**Page excerpt**
==============================

I shoot primarily wildlife and consider 20 MPs inadequate possibly 20 to 40 percent of the time because of being FL limited with my most used 400 X2 choice. Virtually all my shots, unless I happen to be in a blind, get cropped enough that when I'm at ISO 3200 or above, which is often, the grain begins to show, so on paper the R5 appears to offer what I need, with the caveats that come with it being mirrorless and possibly suffering from those things that cause optical VF users to complain. The size, unless you have huge hands, will not be an issue although it will feel too small based on what we're most used to.

Also, I think it also comes down to this; can a 1 series lover be satisfied with a 5 series camera in every respect? Those who regularly shoot 5 and 1 would be able to offer their thoughts. For me, at this moment, I don't think I'd be any less conflicted regarding the R5 if I had bought the 5D4 instead of the 1DX2. I've grown to love some of the 1 series only, features such as the two buttons on the front below the shutter and the focusing modes available for both BB focusing options. In other words I presently have 3 regularly used "shutter button" choices based on my programming.

When reviews start showing up after serious photographers use it, we'll have a much better idea. And no matter how good it is, another product is going to show up sooner or later that is "on the other side and greener".

Jack


----------



## RiceCanon (Jul 12, 2020)

I can't speak to the 1DXiii choice, but what I'm wondering is if shooting wildlife with the R5 8K RAW video capability in conjunction with its apparently fantastic focus tracking and animal eye detection and then choosing stills from the video frames might be something to consider. I'm no expert on video but this possibility has me intrigued. I would love to hear from someone who knows much more about video than I do.

==============================

**Stored records**
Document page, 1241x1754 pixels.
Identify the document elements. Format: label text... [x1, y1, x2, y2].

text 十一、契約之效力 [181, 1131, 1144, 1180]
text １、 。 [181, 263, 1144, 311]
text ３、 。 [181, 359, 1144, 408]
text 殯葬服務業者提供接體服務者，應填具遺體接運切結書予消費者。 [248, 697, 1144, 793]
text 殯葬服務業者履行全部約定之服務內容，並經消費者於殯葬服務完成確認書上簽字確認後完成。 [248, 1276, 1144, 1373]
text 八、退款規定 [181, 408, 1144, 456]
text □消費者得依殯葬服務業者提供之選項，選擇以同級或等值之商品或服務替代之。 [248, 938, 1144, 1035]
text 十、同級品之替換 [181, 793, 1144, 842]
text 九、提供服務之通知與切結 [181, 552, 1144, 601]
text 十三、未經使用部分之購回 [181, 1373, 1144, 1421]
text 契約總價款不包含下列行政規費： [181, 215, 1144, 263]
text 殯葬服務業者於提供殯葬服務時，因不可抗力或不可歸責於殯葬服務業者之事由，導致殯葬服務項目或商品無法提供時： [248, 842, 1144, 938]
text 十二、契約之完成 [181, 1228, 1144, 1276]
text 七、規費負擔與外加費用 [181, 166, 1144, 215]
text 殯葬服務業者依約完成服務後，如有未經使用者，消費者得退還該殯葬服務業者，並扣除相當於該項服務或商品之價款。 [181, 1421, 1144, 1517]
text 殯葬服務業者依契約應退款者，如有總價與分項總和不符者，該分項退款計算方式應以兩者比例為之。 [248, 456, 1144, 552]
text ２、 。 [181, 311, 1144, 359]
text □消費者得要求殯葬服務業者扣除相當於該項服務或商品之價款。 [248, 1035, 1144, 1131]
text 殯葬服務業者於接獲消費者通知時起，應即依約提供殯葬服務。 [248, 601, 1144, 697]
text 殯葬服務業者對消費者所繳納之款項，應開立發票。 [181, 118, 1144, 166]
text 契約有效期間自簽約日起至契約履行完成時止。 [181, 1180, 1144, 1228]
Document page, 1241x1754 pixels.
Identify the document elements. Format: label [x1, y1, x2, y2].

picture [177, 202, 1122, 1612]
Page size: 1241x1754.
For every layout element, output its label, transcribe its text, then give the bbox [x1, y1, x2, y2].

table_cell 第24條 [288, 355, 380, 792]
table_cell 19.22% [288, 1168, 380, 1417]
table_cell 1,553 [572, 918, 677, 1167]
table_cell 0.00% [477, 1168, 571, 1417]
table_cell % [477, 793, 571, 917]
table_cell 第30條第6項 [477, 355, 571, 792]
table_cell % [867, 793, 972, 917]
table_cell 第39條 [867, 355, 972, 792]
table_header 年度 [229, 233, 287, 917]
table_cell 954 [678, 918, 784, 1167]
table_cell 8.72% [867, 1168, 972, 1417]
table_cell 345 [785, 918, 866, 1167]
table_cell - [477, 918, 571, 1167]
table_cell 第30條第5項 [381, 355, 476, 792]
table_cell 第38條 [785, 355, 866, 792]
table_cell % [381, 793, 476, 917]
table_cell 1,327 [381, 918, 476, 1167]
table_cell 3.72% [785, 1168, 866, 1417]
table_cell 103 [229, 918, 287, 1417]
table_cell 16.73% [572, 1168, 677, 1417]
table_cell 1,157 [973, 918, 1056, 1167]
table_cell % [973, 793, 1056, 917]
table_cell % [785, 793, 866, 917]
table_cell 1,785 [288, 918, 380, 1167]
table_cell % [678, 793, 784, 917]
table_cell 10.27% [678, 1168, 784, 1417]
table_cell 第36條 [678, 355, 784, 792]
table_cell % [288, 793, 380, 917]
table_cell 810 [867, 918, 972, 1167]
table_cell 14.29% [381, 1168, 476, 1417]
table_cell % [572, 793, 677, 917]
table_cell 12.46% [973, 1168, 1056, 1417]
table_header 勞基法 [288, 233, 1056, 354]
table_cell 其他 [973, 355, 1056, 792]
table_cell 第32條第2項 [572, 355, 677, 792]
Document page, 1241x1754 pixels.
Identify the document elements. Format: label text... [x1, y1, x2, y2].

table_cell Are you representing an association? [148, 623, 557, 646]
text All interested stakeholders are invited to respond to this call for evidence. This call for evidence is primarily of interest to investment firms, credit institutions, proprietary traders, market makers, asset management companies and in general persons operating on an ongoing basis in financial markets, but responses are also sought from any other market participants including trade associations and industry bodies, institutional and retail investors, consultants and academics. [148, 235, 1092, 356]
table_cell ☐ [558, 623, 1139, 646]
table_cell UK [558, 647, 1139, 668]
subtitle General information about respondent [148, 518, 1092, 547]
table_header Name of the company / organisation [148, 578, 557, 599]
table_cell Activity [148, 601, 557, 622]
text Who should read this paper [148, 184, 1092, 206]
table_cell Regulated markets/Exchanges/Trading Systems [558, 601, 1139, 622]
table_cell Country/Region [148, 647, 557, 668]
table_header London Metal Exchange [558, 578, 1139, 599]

==============================

**Things to do**
**A.** Answer these about the forum thread on the R5:
(i) What does the first poster call his most used choice, the one that leaves him focal-length limited?
(ii) Which camera did he buy instead of the 5D4?
(iii) What video capability of the R5 does RiceCanon mention?
**B.** Translate this sentence from the forum thread into Spanish: "When reviews start showing up after serious photographers use it, we'll have a much better idea."
**C.** Reproduce the forum thread's text from "I shoot primarily" to "most used to.".

**Answers to the tasks**
**A.**
(i) His 400 X2 choice.
(ii) The 1DX2.
(iii) 8K RAW video.

**B.** Cuando empiecen a aparecer reseñas después de que fotógrafos serios lo usen, tendremos una idea mucho más clara.

**C.**
I shoot primarily wildlife and consider 20 MPs inadequate possibly 20 to 40 percent of the time because of being FL limited with my most used 400 X2 choice. Virtually all my shots, unless I happen to be in a blind, get cropped enough that when I'm at ISO 3200 or above, which is often, the grain begins to show, so on paper the R5 appears to offer what I need, with the caveats that come with it being mirrorless and possibly suffering from those things that cause optical VF users to complain. The size, unless you have huge hands, will not be an issue although it will feel too small based on what we're most used to.